1) "Prior to the 1974 amendments, the compensation of tipped employees was often a matter of
agreement. Tipped employees could agree, for example, that an employer was only obligated to pay
cash wages when an employee's tips were less than the minimum wage, or that the employee's tips
would be turned over to the employer, who could then use the tips to pay the full minimum wage."

2) "The Department's current regulations, which were in effect prior to the 1974 amendments and
allowed an employer to require employees to turn over all their tips to the employer, were therefore
superseded by the statutory amendment to the extent that they permitted employers to utilize
employees' tips to satisfy more than 50% of their minimum wage obligation."

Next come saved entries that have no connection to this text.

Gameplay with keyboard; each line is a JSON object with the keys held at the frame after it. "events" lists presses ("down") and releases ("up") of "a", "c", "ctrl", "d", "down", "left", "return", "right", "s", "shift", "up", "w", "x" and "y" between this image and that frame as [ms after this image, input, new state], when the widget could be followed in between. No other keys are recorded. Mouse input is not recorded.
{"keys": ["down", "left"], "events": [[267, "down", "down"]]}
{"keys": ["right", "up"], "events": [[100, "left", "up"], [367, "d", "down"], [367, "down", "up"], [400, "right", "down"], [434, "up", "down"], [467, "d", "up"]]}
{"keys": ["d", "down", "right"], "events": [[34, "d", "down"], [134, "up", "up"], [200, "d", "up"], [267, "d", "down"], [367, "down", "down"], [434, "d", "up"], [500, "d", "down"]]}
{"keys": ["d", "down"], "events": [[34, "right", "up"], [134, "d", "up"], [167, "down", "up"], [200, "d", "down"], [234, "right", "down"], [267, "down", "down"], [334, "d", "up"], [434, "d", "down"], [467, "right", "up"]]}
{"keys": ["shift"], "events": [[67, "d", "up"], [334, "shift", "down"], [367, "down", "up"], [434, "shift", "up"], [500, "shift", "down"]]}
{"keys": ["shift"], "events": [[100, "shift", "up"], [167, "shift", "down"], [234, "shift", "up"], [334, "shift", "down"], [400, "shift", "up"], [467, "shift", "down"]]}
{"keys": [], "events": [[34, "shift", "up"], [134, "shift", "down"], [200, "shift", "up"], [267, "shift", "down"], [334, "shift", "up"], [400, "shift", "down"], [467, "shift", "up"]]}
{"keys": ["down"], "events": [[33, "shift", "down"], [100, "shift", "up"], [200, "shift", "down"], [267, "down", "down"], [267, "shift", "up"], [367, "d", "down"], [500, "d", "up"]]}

3) “An employer's only options under section 3(m) are to take a credit against the employee's tips up to
the statutory differential, or to pay the entire minimum wage directly.”

As a result of the Cumbie decision, the subsequent rule changes, and the DOL’s harsh critique of the Cumbie
ruling and refusal of the department’s amicus curie brief, there has been an increase in litigation over tip pooling
and a variety of contradictory opinions.

10th Circuit’s Marlow v. New Food Guy, Inc., was decided to allow the employer to retain all tips so long as no tip
credit is taken.

11th Circuit dismissed Malivuk v. Ameripark, which involved a valet driver who, having been promised an hourly
wage plus tips, discovered that their employer diverted a portion of the tip money to offset other business
expenses including valet employee hourly wages.

Another important case is ORLA v. Perez, which invalidated the Cumbie decision in the 9 th Circuit, citing the
2011 regulation changes and the DOL’s opinion. In Cesarz v. Wynn, the 9th Circuit found in favor of casino
dealers that had been required to share tips with supervisors.

Currently, both ORLA and Cesarz are being represented by the National Restaurant Association against the
DOL in the Supreme Court (Sup. Ct. No. 16-163). They are seeking a writ of certiorari on past decisions,
including Williams v. Jacksonville Terminal Co. and Cumbie v. Woody Woo, the 1974 amendments to the FLSA,
and the resultant 2011 Regulation Changes. It is my personal opinion, given the variety of contradictions by
lower courts and the Department of Labor, that an opinion from the Supreme Court would help to clarify
legislative intent and the past 70 years of opinions and court decisions.
The current administration and National Restaurant Association would prefer that the Department of Labor
amend the current regulations to remove protections of employees to receive gifts from customers when said
employee is given a minimum wage instead of their employer taking advantage of the tip credit.

This brings us full circle to the proposed 2017 amendments to the Code of Federal Regulations. As I said before,
I believe that there are good reasons to allow for more lenient applications of tip pools when all employees are
paid a full minimum wage but such regulations should be carefully crafted to prevent abuse. Also, the idea that
forgoing the allowance for a tip credit could somehow transfer ownership of tips from employees to an employer
is absurd and an unsupportable misinterpretation of the FLSA, legislative intent, and court rulings. While
opponents of this rule change will suggest that would reduce litigation surrounding tip pools, I believe that it
would do exactly the opposite by attempting to nullify legislation through court decisions and administrative
deregulations.

In closing, I feel it is appropriate to mention that I believe this entire discussion is a result of a misapplication of
the Chevron Deference. For this reason, I quote Justice Murphy's Supreme Court decision in Tennessee Coal
Co. v. Muscoda (1944): These provisions, like the other portions of the Fair Labor Standards Act, are
remedial and humanitarian in purpose. We are not here dealing with mere chattels or articles of trade,
but with the rights of those who toil, of those who sacrifice a full measure of their freedom and talents to
the use and profit of others. Those are the rights that Congress has specially legislated to protect. Such
a statute must not be interpreted or applied in a narrow, grudging manner.